Now, I hope no one out there is saying, “Well,” you know, “you guys are just splitting hairs. Why are you doing this?” Well, the importance is, because the scripture had to be fulfilled. Jesus foretold it—He had to be three nights; we have the prophetic picture from the Old Testament of the Passover Lamb being taken out of the flock on the 10th and then killed on the 14th—we have so many things that must hold together if the Bible is truly the Word of God, and a Thursday crucifixion does all of that.
Then why must I cling to the Friday, Good Friday? Because the whole world does it. Are you going to have some church that is going to celebrate Good Thursday here? So, we are bound, Tom, by tradition. And I have even talked about this to really top evangelical pastors, and they have said, “Well, Dave, yeah, you’ve got a point, but umm, yeah, okay.” Tom, we are just trying to say, search the Scriptures.

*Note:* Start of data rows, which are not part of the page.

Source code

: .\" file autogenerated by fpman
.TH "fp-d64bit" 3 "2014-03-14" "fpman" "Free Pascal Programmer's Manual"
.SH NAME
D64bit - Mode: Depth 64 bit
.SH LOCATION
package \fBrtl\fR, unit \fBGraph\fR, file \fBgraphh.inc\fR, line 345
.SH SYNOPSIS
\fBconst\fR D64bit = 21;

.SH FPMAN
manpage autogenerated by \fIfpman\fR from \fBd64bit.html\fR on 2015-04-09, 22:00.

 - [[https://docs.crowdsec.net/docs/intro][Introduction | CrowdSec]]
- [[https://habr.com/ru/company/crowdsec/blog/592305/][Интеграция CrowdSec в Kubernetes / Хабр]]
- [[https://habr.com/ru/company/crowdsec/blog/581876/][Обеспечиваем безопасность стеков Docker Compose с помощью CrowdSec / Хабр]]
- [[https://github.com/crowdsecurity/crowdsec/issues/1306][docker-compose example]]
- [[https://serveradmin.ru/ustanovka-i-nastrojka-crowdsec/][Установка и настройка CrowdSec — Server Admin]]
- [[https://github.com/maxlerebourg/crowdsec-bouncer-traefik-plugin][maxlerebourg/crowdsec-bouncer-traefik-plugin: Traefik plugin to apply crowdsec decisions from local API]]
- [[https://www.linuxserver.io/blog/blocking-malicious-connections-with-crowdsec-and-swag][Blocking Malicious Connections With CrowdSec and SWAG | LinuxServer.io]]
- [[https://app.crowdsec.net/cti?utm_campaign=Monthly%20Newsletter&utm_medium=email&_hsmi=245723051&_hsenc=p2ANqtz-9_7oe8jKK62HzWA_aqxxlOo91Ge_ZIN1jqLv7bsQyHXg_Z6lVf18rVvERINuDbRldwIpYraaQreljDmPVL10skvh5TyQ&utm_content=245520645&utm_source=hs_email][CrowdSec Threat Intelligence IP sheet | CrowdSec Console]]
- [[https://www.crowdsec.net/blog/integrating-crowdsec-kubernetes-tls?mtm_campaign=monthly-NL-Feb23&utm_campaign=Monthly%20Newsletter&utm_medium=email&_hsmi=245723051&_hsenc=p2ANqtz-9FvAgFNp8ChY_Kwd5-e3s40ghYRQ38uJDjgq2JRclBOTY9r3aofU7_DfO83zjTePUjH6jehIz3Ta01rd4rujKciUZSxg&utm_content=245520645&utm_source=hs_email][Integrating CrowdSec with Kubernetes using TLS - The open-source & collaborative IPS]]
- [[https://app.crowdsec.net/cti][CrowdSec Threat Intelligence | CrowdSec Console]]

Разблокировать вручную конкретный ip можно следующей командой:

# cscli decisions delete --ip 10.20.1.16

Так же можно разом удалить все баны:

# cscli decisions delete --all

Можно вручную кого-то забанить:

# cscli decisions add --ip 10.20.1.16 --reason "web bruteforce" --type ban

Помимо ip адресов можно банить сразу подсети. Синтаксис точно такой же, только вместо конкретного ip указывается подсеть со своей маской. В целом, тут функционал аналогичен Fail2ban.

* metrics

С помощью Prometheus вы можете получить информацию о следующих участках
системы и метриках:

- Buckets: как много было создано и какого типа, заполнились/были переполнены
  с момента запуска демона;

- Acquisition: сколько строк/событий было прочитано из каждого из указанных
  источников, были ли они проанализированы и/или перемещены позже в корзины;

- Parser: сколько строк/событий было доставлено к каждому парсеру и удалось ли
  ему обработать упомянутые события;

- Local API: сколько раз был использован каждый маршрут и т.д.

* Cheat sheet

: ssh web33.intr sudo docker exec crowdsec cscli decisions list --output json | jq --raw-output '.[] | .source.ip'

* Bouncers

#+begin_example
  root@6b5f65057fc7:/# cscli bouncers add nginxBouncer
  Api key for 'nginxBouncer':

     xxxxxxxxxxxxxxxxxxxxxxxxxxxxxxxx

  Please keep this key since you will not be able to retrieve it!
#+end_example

Tom: Right, that’s our heart in this. Dave, just as you are laying this out for us, I get excited. I read the Scriptures, but you certainly have an understanding—you know, you have more time into it than I do, but when you begin to put these things together for me, I get excited about God’s Word! And that’s what we are trying to do for our listeners. Get them excited about God’s Word.